The three sources are individually rich but don't form a coherent document set for the question as drafted. They are better suited to a narrower question — specifically, one that asks about BLAME or RESPONSIBILITY rather than causes. The Treaty of Versailles blames Germany. The political cartoon implies that the alliance system made war inevitable (distributed blame). The soldier's letter suggests that enthusiasm for war was widespread (complicating the idea that any single country is to blame). This set is strong for a question about how blame for the war was assigned and whether that assignment was fair — but weak for a general "what caused the war?" question.

Revised Question

"Who was most to blame for World War I?"

This revision narrows the scope, makes the question genuinely contested (reasonable people disagree about where blame lies), and aligns with the available sources. The Treaty of Versailles assigns blame to Germany — students must evaluate whether this is fair. The political cartoon suggests the alliance system made war inevitable — distributing blame across multiple countries. The soldier's letter complicates blame entirely — if soldiers were ENTHUSIASTIC, can we blame governments alone? The revised question turns the documents from illustrations into evidence and requires students to weigh them against each other (corroboration), consider when and why each was produced (sourcing, contextualisation), and attend to how each frames the question of responsibility (close reading).
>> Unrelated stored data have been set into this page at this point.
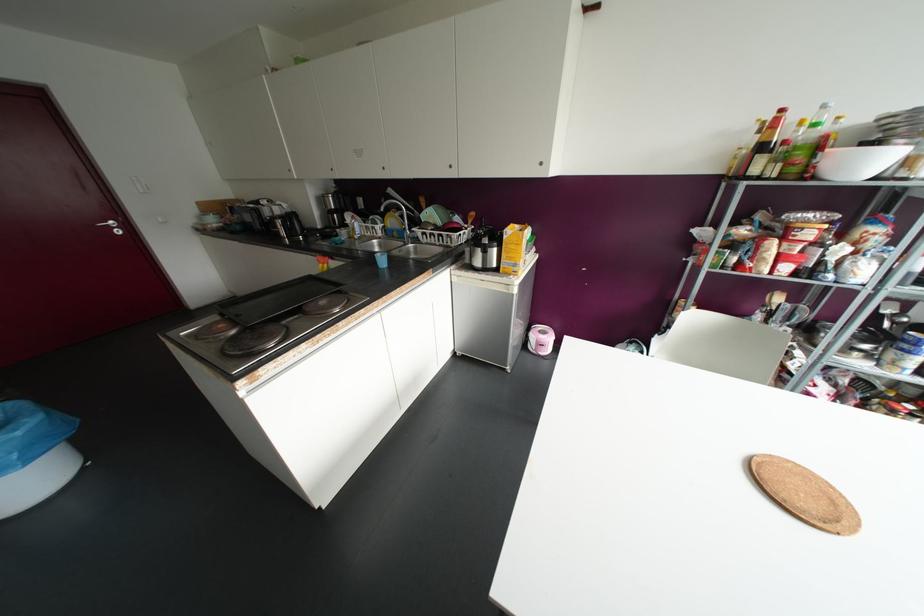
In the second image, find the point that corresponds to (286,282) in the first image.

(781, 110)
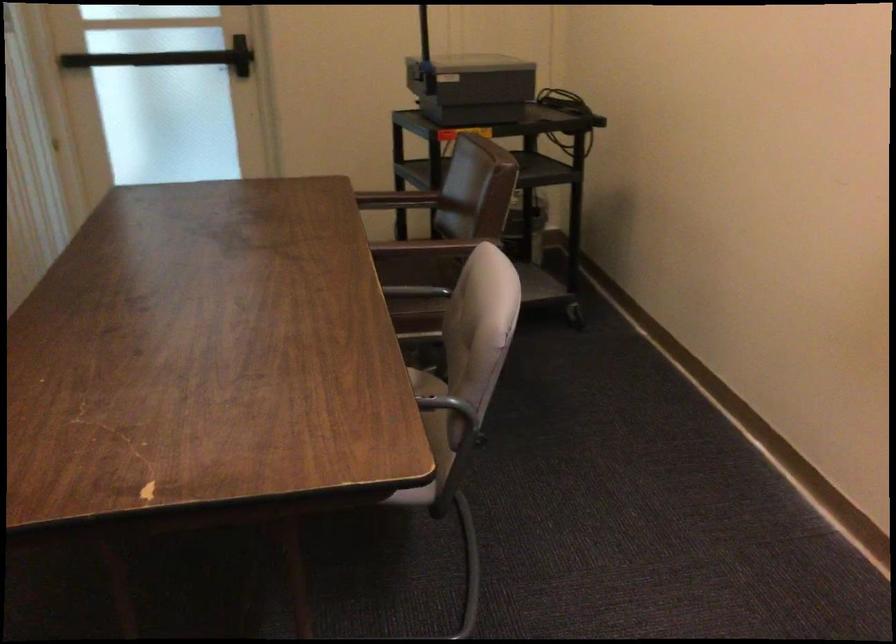
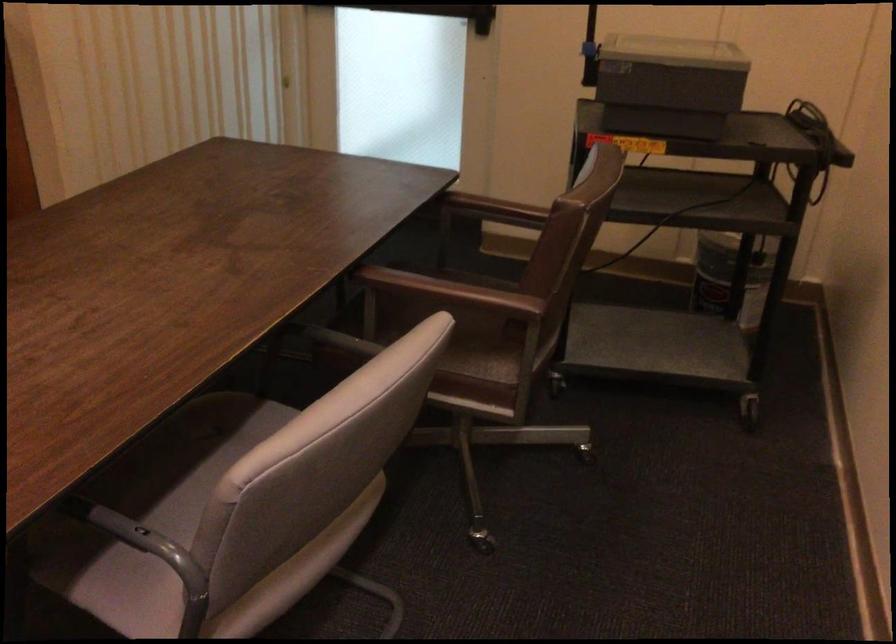
Find the pixel in the second image that matches the point at 478,82 in the first image.

(668, 84)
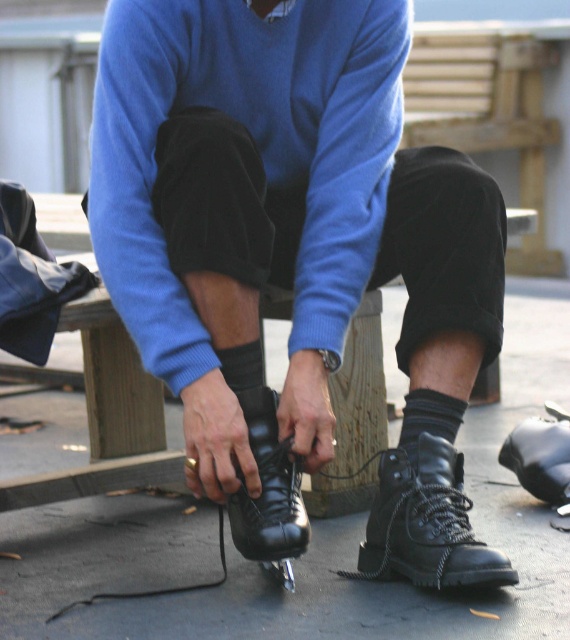
Question: Is black leather boot at lower center positioned at the back of black leather skate at center?

Choices:
 (A) no
 (B) yes

Answer: (A)

Question: Which is farther from the black leather boot at lower center?

Choices:
 (A) black leather skate at center
 (B) shiny black ice skate at center

Answer: (A)

Question: Which of the following is the farthest from the observer?

Choices:
 (A) (441, 548)
 (B) (279, 451)

Answer: (B)

Question: Does shiny black ice skate at center appear on the right side of black leather skate at center?

Choices:
 (A) yes
 (B) no

Answer: (A)

Question: Which point is closer to the camera?

Choices:
 (A) (310, 132)
 (B) (388, 576)
 (C) (279, 492)

Answer: (C)

Question: Is shiny black ice skate at center closer to the viewer compared to black leather skate at center?

Choices:
 (A) no
 (B) yes

Answer: (B)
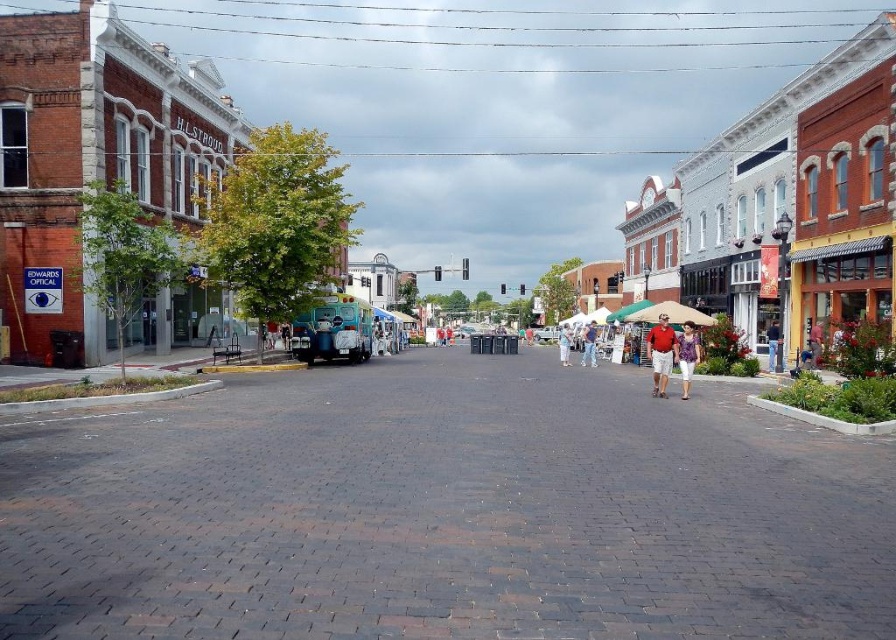
Question: Can you confirm if matte khaki shorts at center is positioned to the left of denim jeans at center?

Choices:
 (A) no
 (B) yes

Answer: (B)

Question: Is denim jacket at center thinner than denim jeans at center?

Choices:
 (A) yes
 (B) no

Answer: (A)

Question: Which object is farther from the camera taking this photo?

Choices:
 (A) denim jacket at center
 (B) denim jeans at center
 (C) matte teal van at center
 (D) light blue denim shorts at center

Answer: (C)

Question: Among these points, which one is nearest to the camera?

Choices:
 (A) (817, 324)
 (B) (580, 362)
 (C) (540, 336)
 (D) (679, 353)

Answer: (D)

Question: Is dark brick pavement at center to the right of denim jacket at center from the viewer's perspective?

Choices:
 (A) yes
 (B) no

Answer: (B)

Question: Which point appears farthest from the camera in this image?

Choices:
 (A) (549, 579)
 (B) (562, 324)
 (C) (662, 380)

Answer: (B)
What changed: The question narrowed from a broad causal survey to a specific evaluative-interpretive question that the three available sources can genuinely investigate. "Who was most to blame?" requires a position, not a list.

Teaching Notes

This question will foreground corroboration — students must weigh the three sources against each other to construct an argument about blame. It also demands sourcing for the Treaty of Versailles: students need to recognise that the victorious powers wrote Article 231 and that this shapes its assignment of blame. Anticipate that some students will default to listing causes rather than making an argument about blame — redirect them with: "You've told me several causes. But which country or factor do you think was MOST responsible, and what evidence from the documents supports your position?" Watch for students who treat the Treaty of Versailles as a neutral historical fact rather than a politically motivated document — this is a sourcing opportunity.


Known Limitations

  1. This skill evaluates the question-source combination, not the question in isolation. A question that is excellent with one document set may be poor with another. The evaluation is always relative to the available sources. If the teacher changes the sources after the evaluation, the analysis may no longer apply.

  2. The skill cannot assess whether a question will engage a specific group of students. Engagement depends on local context — students' prior knowledge, interests, cultural backgrounds, and the teacher's rapport with the class. The skill can assess whether a question is structurally engaging (genuinely puzzling, clearly framed, appropriately scoped) but not whether it will land with particular students.

  3. The skill is an evaluator, not a generator. It assesses and, where necessary, modifies teacher-drafted questions. It does not generate questions from scratch. This is deliberate: the teacher knows their students, curriculum, and sources better than any skill can. The skill provides analytical feedback on a question the teacher has already crafted.